Thursday, October 9, 2014

Walk Among the Tombstones






The Way of the Cross



 Fluffy white clouds lifted me off like a hippie chick in an electro-pop tune. They flanked the bright and sunny hills beckoning the Flaneur to a certain part of town.
On the way there, the marquee of the Grand Lake Theater read "Walk Among the Tombstones." This portent appeared to be an admonitory and tutelary bit of advice which he followed.





 1.
Going There



 We have been drought-stricken for quite some time hereabouts,
A small rainy front went through and the green grass returns,
that's the eastern side of the rockridge after which this area  is named






The Chapel of Memories
Today's magnificent clouds drew me
A very edible apples
Growing on that small tree in the nook,
Taboo snapped with a bite of forbidden fruit





An outstanding stained glass window,
The variegated palette of a authentic artist,
Wall paint splatters its remarkable survival
Unprotected in this open and deserted place




 2.
Irish Catholic America



A place which requires no further introduction





 We don't worship the Blessed Mother 
We venerate her and ask her to pray for us,
"O Virgin Mary,
 Please pray for abundant rain this year"
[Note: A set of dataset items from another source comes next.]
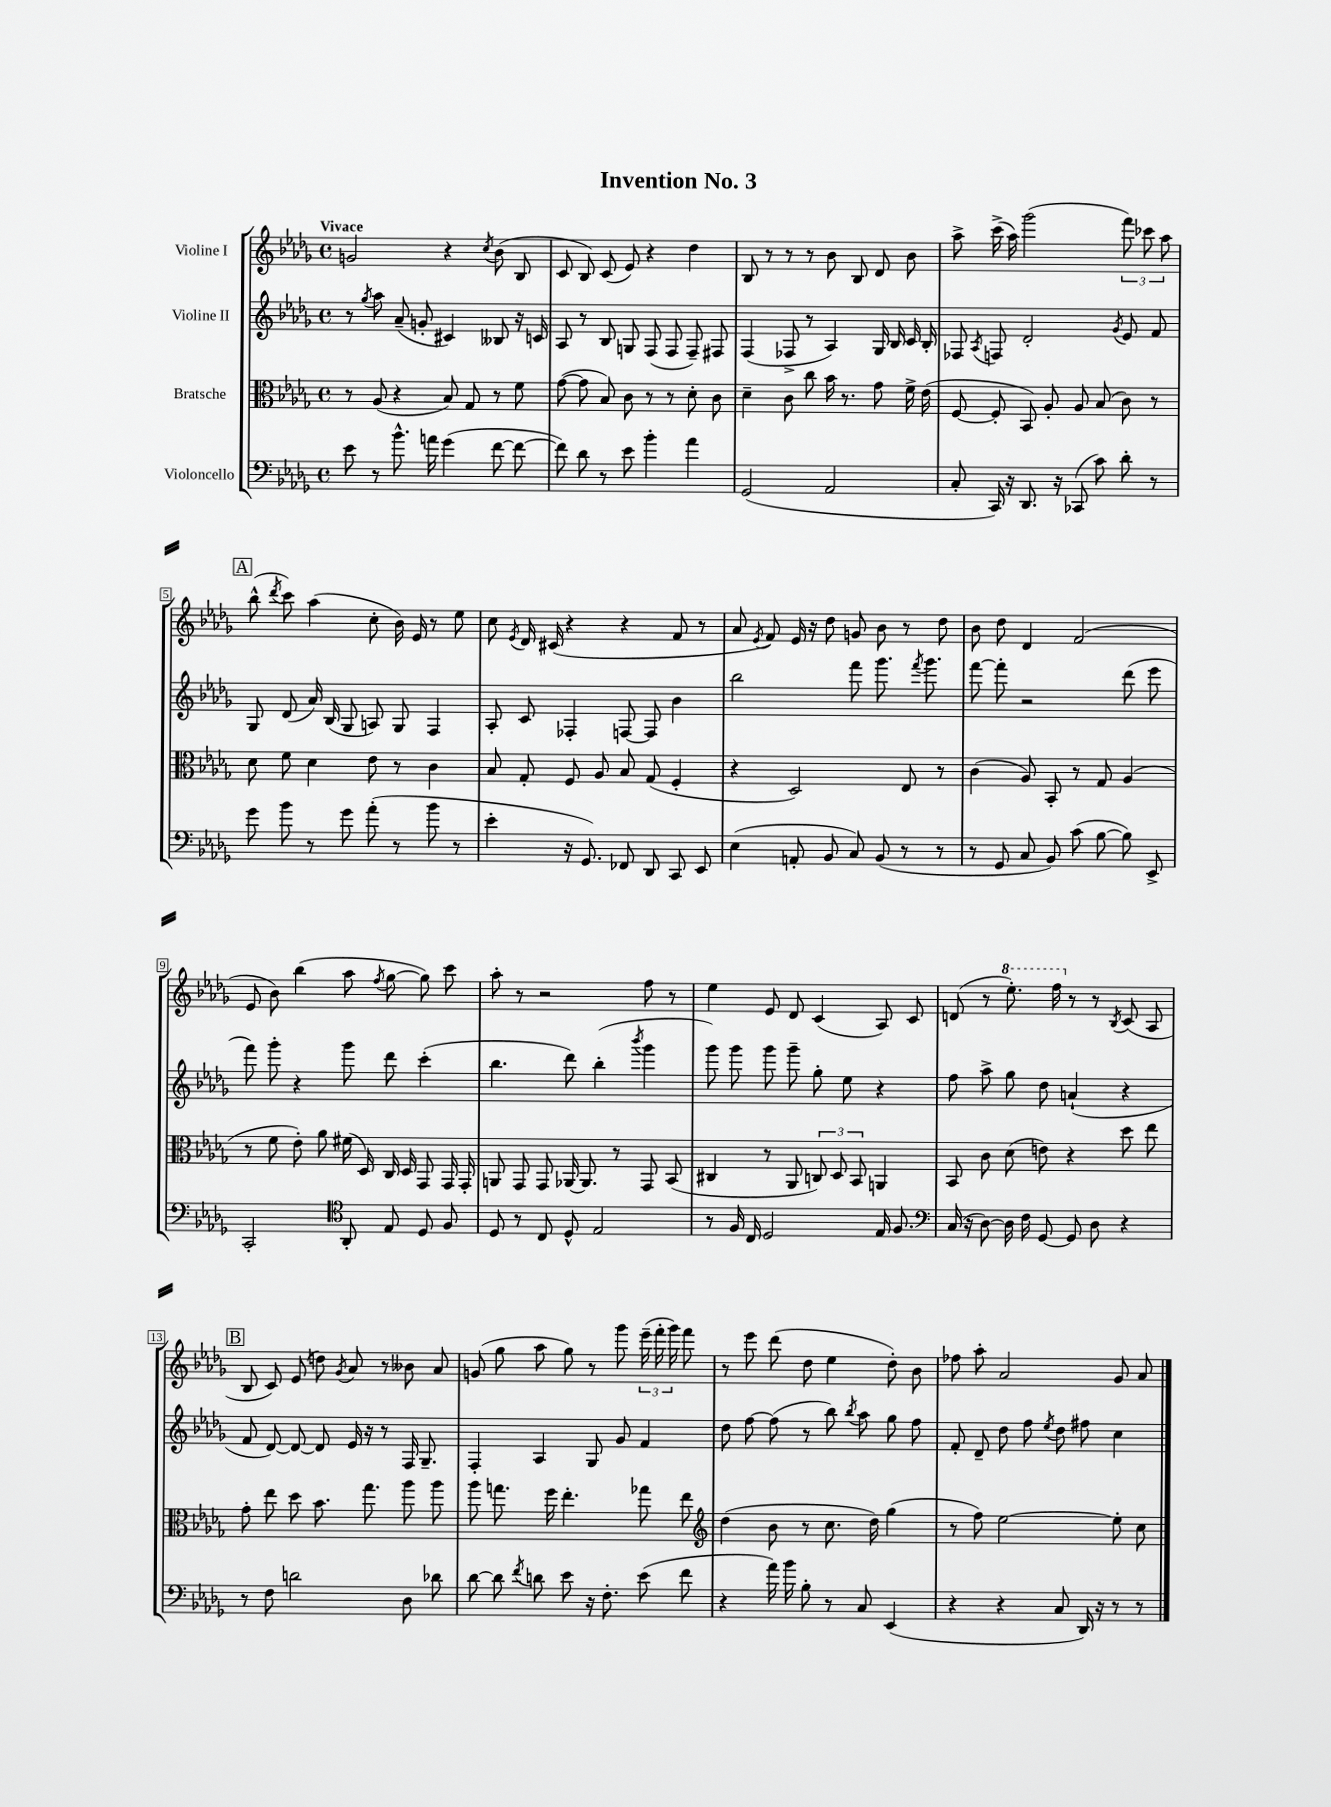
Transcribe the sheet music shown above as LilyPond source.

\header { title = "Invention No. 3" }
<<
\new StaffGroup <<
\new Staff = "s0" \with { instrumentName = "Violine I" } {
    \clef treble \key des \major \defaultTimeSignature \time 4/4 \tempo "Vivace"
    \autoBeamOff g'2 r4 \acciaccatura { c''8 } bes'8( bes8 |
    c'8 bes8) c'8( ees'8) r4 des''4 |
    bes8 r8 r8 r8 bes'8 bes8 des'8 bes'8 |
    aes''8-> c'''16->( aes''16) ges'''2( \tuplet 3/2 { f'''8) ces'''8 aes''8 } |
    \mark \markup { \box "A" } bes''8-^( \acciaccatura { des'''8 } c'''8) aes''4( c''8-. bes'16) ees'16 r8 ees''8 |
    c''8 \acciaccatura { ees'8 } des'16 cis'16( r4 r4 f'8 r8 |
    aes'8 \acciaccatura { ees'8 } f'8) ees'16 r16 des''8 g'8 bes'8 r8 des''8 |
    bes'8 des''8 des'4 f'2( |
    ees'8 bes'8) bes''4( aes''8 \acciaccatura { f''8 } ges''8~ ges''8) c'''8 |
    aes''8-. r8 r2 f''8 r8 |
    ees''4 ees'8 des'8 c'4( aes8) c'8 |
    d'8( r8 \ottava #1 ees'''8.-.) f'''16 \ottava #0 r8 r8 \acciaccatura { bes8 } c'8( aes8 |
    \mark \markup { \box "B" } bes8 c'8) ees'8( d''8) \acciaccatura { ges'8 } aes'8 r8 beses'8 aes'8 |
    g'8( ges''8 aes''8 ges''8) r8 ges'''8 \tuplet 3/2 { ees'''16--( f'''16-. ges'''16) } f'''8 |
    r8 ees'''8 des'''8( des''8 ees''4 des''8-.) bes'8 |
    fes''8 aes''8-. aes'2 ges'8 aes'8 \bar "|." |
}
\new Staff = "s1" \with { instrumentName = "Violine II" } {
    \clef treble \key des \major \defaultTimeSignature \time 4/4
    \autoBeamOff r8 \acciaccatura { ges''8 } aes''8 aes'8--( g'8-. cis'4) beses8 r16 c'16 |
    aes8 r8 bes8 g8 f8( f8 f8--) fis8 |
    f4( fes8-> r8 aes4) ges16 bes16 c'16 bes16-. |
    fes8 \acciaccatura { aes8 } f8 des'2-. \acciaccatura { ges'8 } ees'8 f'8 |
    \mark \markup { \box "A" } ges8 des'8( aes'16) bes16( ges8 a8) ges8 f4 |
    aes8-. c'8 fes4-. f8~ f8 bes'4 |
    bes''2 f'''8 ges'''8. \acciaccatura { f'''8 } ges'''8. |
    f'''8~ f'''8-. r2 des'''8( ees'''8 |
    f'''8) ges'''8-. r4 ges'''8 des'''8 c'''4-.( |
    bes''4. des'''8) bes''4-.( \acciaccatura { bes'''8 } ges'''4 |
    ges'''8) ges'''8 ges'''8 ges'''8-- ges''8-. ees''8 r4 |
    f''8 aes''8-> ges''8 des''8 a'4-!( r4 |
    \mark \markup { \box "B" } f'8 des'8~) des'8~ des'8 ees'16 r16 r8 f16 ges8.-- |
    f4-. aes4 ges8 ges'8 f'4 |
    des''8 f''8~ f''8( r8 bes''8) \acciaccatura { bes''8 } aes''8 ges''8 f''8 |
    f'8-. des'8-- des''8 f''8 \acciaccatura { ees''8 } des''8 fis''8 c''4 \bar "|." |
}
\new Staff = "s2" \with { instrumentName = "Bratsche" } {
    \clef alto \key des \major \defaultTimeSignature \time 4/4
    \autoBeamOff r8 aes8( r4 bes8) ges8 r8 f'8 |
    ges'8~( ges'8 bes8) c'8 r8 r8 des'8-. c'8 |
    des'4-- c'8 c''8 bes'16 r8. ges'8 f'16-> ees'16( |
    f8~ f8-. bes,8) aes8-. aes8 bes8( c'8) r8 |
    \mark \markup { \box "A" } des'8 f'8 des'4 ees'8 r8 c'4 |
    bes8 ges8-. f8 aes8 bes8 ges8( f4-. |
    r4 des2) ees8 r8 |
    c'4( aes8) bes,8-. r8 ges8 aes4( |
    r8 f'8 ees'8-.) aes'8 fis'16( des16) c16 des16 ges,8 ges,16 ges,16-. |
    a,8 ges,8 ges,8 aes,16~ aes,8. r8 ges,8 bes,8( |
    cis4 r8 aes,8 \tuplet 3/2 { c8) des8 bes,8 } a,4 |
    bes,8 c'8 des'8( e'8) r4 des''8 ees''8 |
    \mark \markup { \box "B" } ges'8-. ees''8 des''8 bes'8. ges''8. aes''8 aes''8 |
    aes''8 g''8. f''16 ees''4.-. ges''8 ees''8 |
    \clef treble des''4( bes'8 r8 c''8. des''16) ges''4( |
    r8 f''8) ees''2~ ees''8-. c''8 \bar "|." |
}
\new Staff = "s3" \with { instrumentName = "Violoncello" } {
    \clef bass \key des \major \defaultTimeSignature \time 4/4
    \autoBeamOff ees'8 r8 bes'8.-^ a'16 ges'4( f'8~ f'8~ |
    f'8) des'8 r8 ees'8 bes'4-. aes'4 |
    ges,2( aes,2 |
    c8-. c,16) r16 des,8. r16 ces,8( c'8) des'8-. r8 |
    \mark \markup { \box "A" } ges'8 bes'8 r8 ges'8 aes'8-.( r8 bes'8 r8 |
    ees'4-. r16 ges,8.) fes,8 des,8 c,8 ees,8 |
    ees4( a,8-. bes,8 c8) bes,8( r8 r8 |
    r8 ges,8 c8 bes,8) c'8( bes8~ bes8) ees,8-> |
    c,2-. \clef tenor aes,8-. ees8 des8 f8 |
    des8 r8 c8 des8-^ ees2 |
    r8 f16 c16 des2 ees16 f8. |
    \clef bass c16( r16 des8~) des16 f16 ges,8~ ges,8 des8 r4 |
    \mark \markup { \box "B" } r8 f8 d'2 des8 des'8 |
    des'8~ des'8 \acciaccatura { f'8 } d'8 ees'8 r16 f8.-. ees'8( f'8 |
    r4 aes'16) bes'16 bes8-. r8 c8 ees,4( |
    r4 r4 c8 des,16) r16 r8 r8 \bar "|." |
}
>>
>>
\layout { \context { \Score \override BarNumber.stencil = #(make-stencil-boxer 0.1 0.3 ly:text-interface::print) } }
A humble Roman Catholic cemetery 
Rather free of the vanity that characterizes
The grandiose Mountain View of the Protestants
Lording over all on the higher hillside
The narrow confines of a Hebrew burial ground lie in between






St Mary's was founded by the Irish in the Nineteenth century





Thoma Foley lies here
He began life in the faraway land of Eire,
A continent and an ocean lie between





.
 "Corky Row"
Some may have been what we used to call shanty Irish






How the place has been let go,
It's a shame and a sin





Only a short hop here
from the golf course next door
with its manor house, so grand, so ersatz







Sky so blue it breaks your heart, said Jack Kerouac
A fit and fine place to await
the Glorious Second Coming of the Lord








Green grow the graves over the Irish
(County Cork, what did I say?)






What some later arrivals looked like,
Passing over into the sea of souls around 1930






Peace and rest to all the sturdy souls
who lie here 






3.
Coming Back down





Look homeward, Angel face,
Time to climb down again
through St Mary's gate





Over the rooftops
of the old Piedmont Plateau




Some ropes came in handy, 
Careful of treacherous arachnids






And down to the old sidewalk on Piedmont Avenue
Celtic Samhain seen as a California Hallowe'en
Approaching absolute orange





When the Flaneur returned home, a bugged-out emergency warning interrupted his radio program to warn of severe thunderstorms in Napa, quarter-size hail was falling from all those photogenic thunder cloud-heads he had savored.